--- WHAT THE TASK REQUIRES ---
Your answer must be an exact copy of the listing that follows, with all pictures omitted.

--- STORED DATA ---

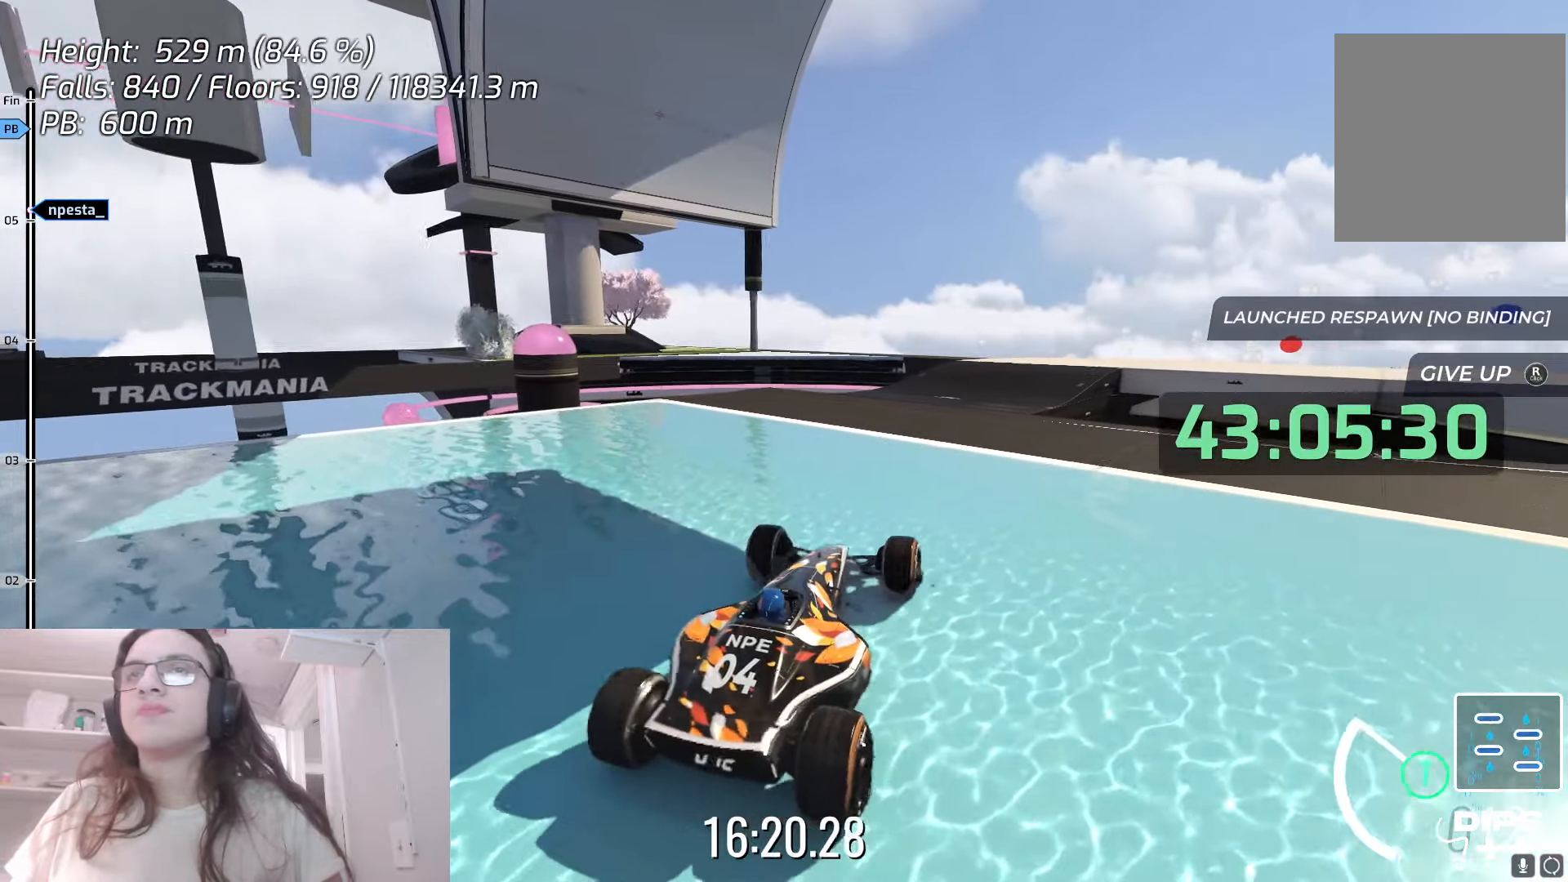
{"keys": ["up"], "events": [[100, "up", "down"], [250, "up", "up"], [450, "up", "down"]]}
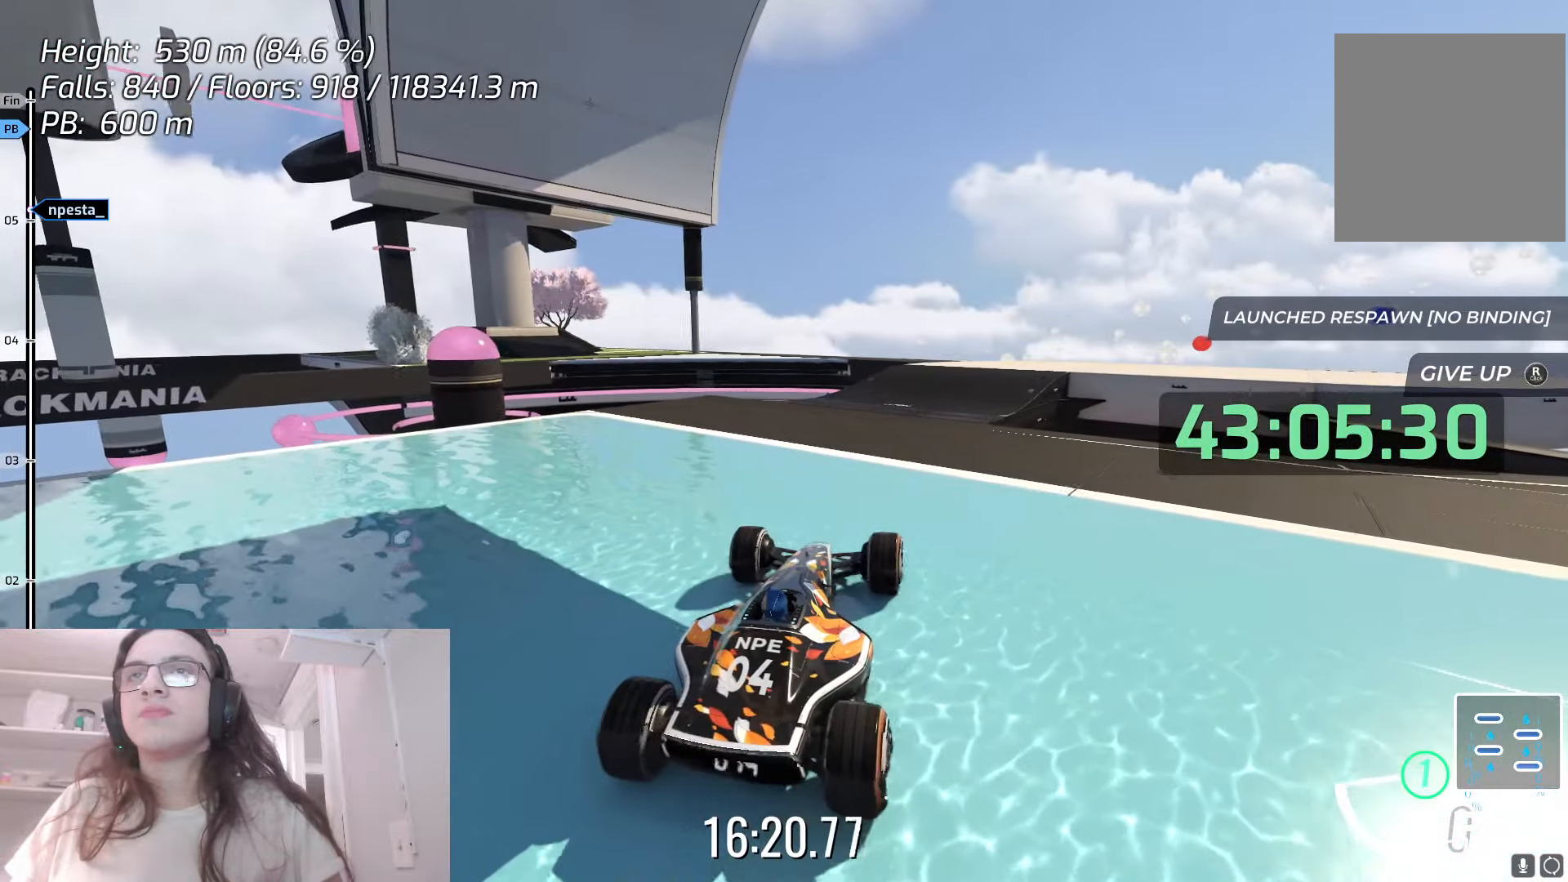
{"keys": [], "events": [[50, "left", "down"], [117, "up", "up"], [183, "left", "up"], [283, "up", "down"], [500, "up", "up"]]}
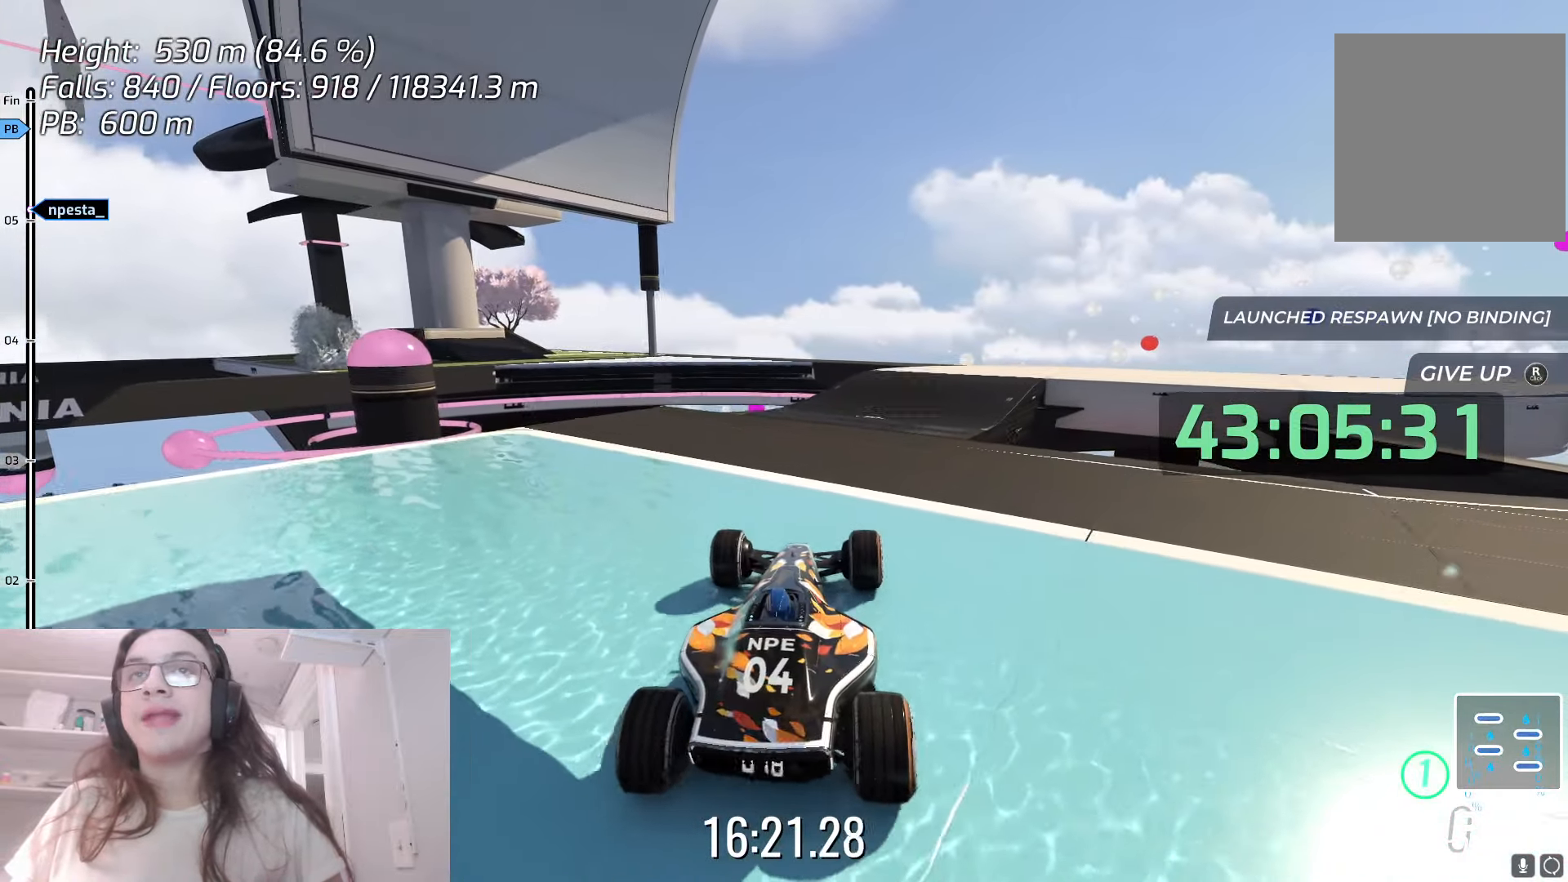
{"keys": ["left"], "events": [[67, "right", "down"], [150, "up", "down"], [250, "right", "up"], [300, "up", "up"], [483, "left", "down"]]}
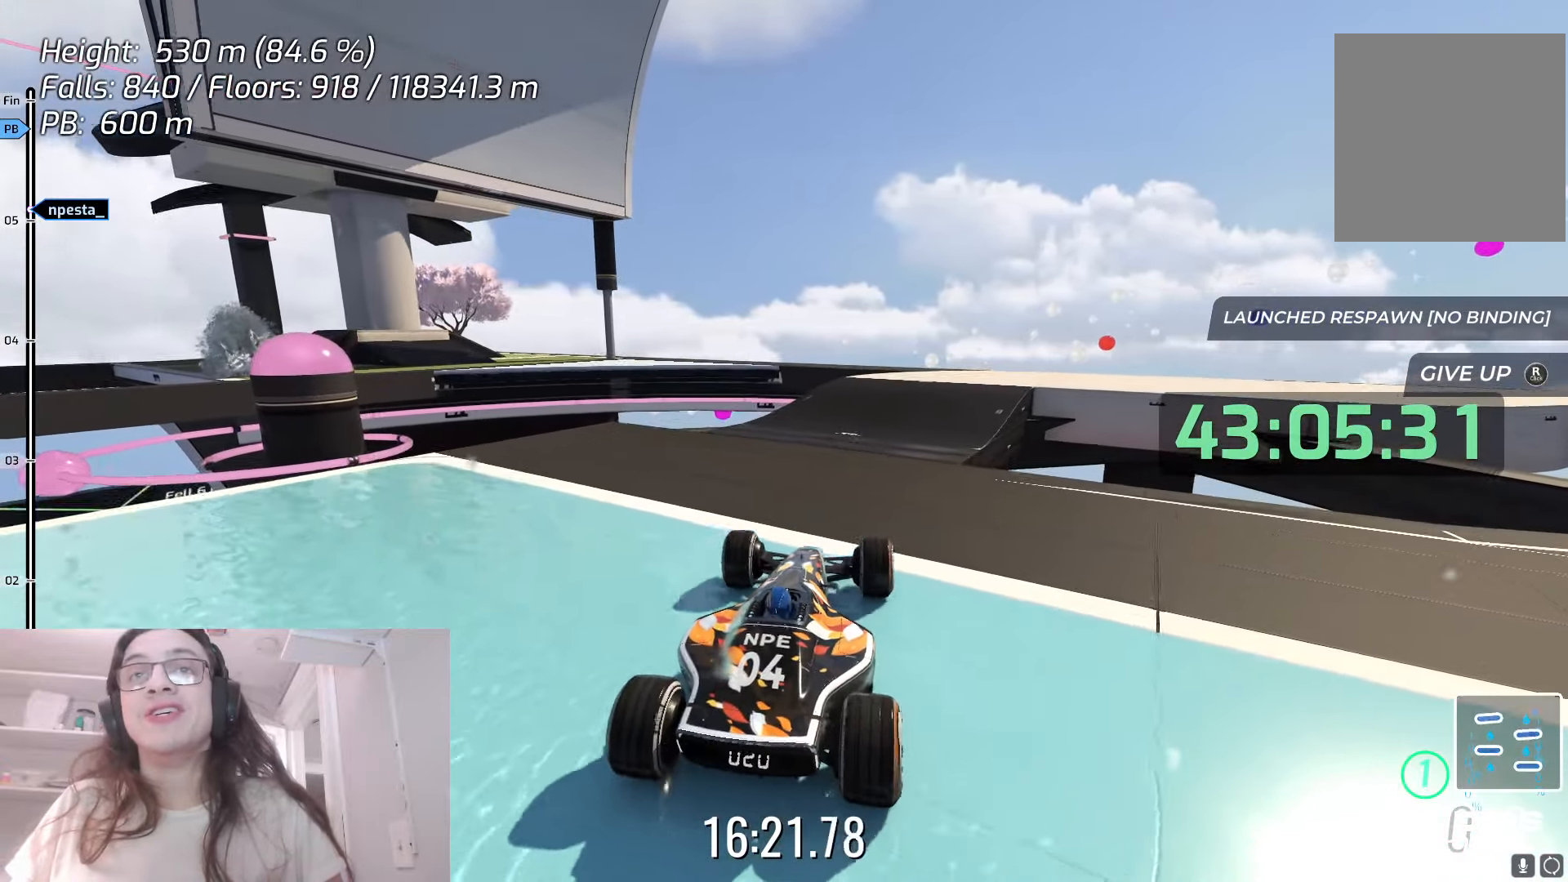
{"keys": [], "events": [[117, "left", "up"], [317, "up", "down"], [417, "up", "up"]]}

--- RESULT OF THIS TASK ---
{"keys": ["up"], "events": [[100, "up", "down"], [250, "up", "up"], [450, "up", "down"]]}
{"keys": [], "events": [[50, "left", "down"], [117, "up", "up"], [183, "left", "up"], [283, "up", "down"], [500, "up", "up"]]}
{"keys": ["left"], "events": [[67, "right", "down"], [150, "up", "down"], [250, "right", "up"], [300, "up", "up"], [483, "left", "down"]]}
{"keys": [], "events": [[117, "left", "up"], [317, "up", "down"], [417, "up", "up"]]}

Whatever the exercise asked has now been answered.